Had To Take A Stand Against Rising Intolerance, Says Justice Abhay Thipsay On Joining Congress
Retired Justice Abhay Thipsay, former judge of the Bombay High Court, has joined the Indian National Congress. Justice Thipsay says that in order to fight against the rising intolerance within the civil society and communal forces in the country, he found it appropriate to join the grand old party.
Justice Thipsay joined the Bar in 1979 and became a magistrate in 1987. He was elevated to the high court in 2011 after serving for 24 years in the lower judiciary. Justice Thipsay always enjoyed a reputation of being an honest and upright judge, however, he was unexpectedly transferred to Allahabad High Court in May 2016, with less than a year left for retirement. He retired from Allahabad High Court in March 2017.
Livelaw recently spoke to Justice Thipsay and asked him about his decision to join the Congress.
Did you ever have any political leanings?
No never. My father was a freedom fighter, but even he gave up politics after Independence. In fact, I have taken many decisions against the executive government and for much of my tenure, the Congress was in power. But you know since 2014, the level of tolerance has gone down and the tendency to tolerate criticism has given way to immediate offensive reaction. I mean defaming someone, targeting them, people gathering outside your house because you do not agree with them, these types of things are growing. Then there is also an agenda to change the Constitution, re-writing India’s history etc.
So, I discussed with many of my friends about this move, because I was apprehensive that it might result in loss of credibility but there was no alternative also. Because either you do not speak on these issues or join a political party and take a stand. Raising issues with media, even if they gain publicity, it will never lead to a social awakening.

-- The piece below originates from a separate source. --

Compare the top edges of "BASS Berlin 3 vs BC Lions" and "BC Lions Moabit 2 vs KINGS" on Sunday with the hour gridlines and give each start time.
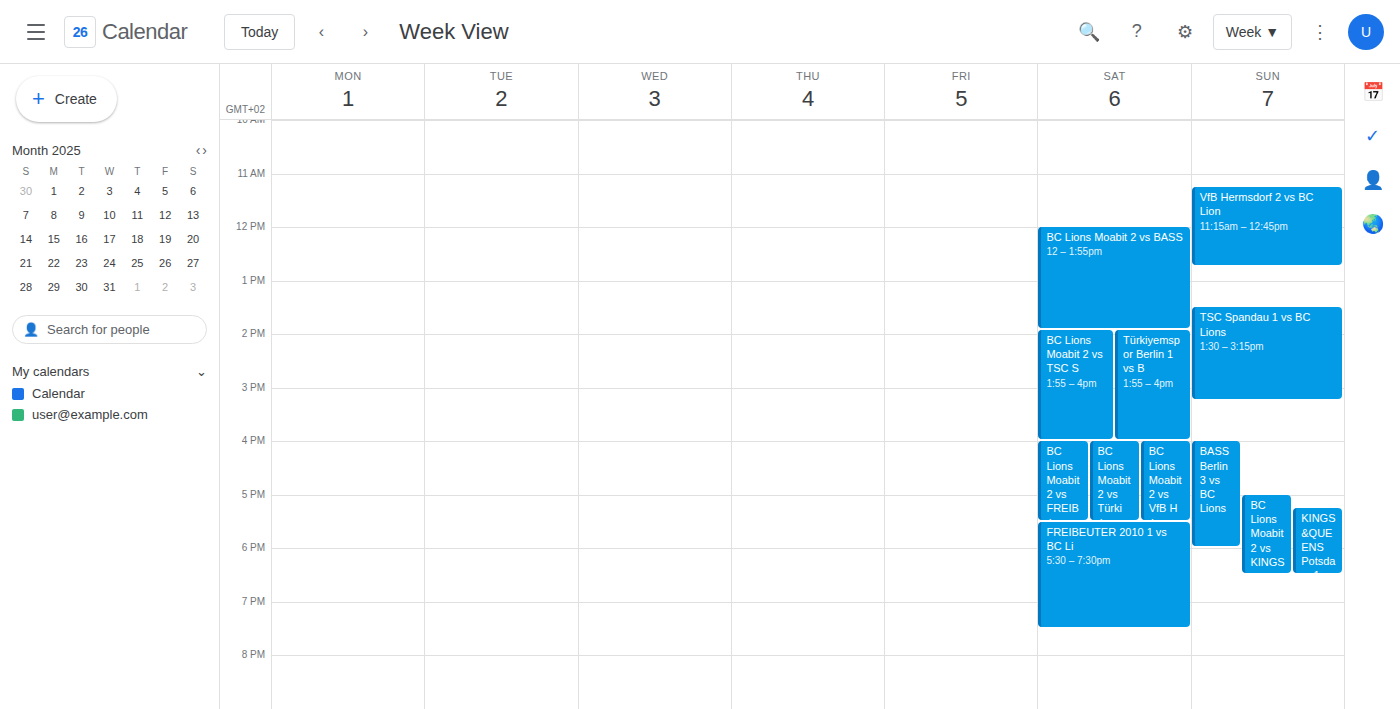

Although I have not signed any paperwork formally, I did feel that it was the right time because the party is not in power in the state or at the Centre. So, I would be under no obligation and I can freely express my views.
Would you say that more and more judges should join politics?
I do not know because it all depends on their temperament. Many felt that I was too aggressive in my views, so I cannot speak about others.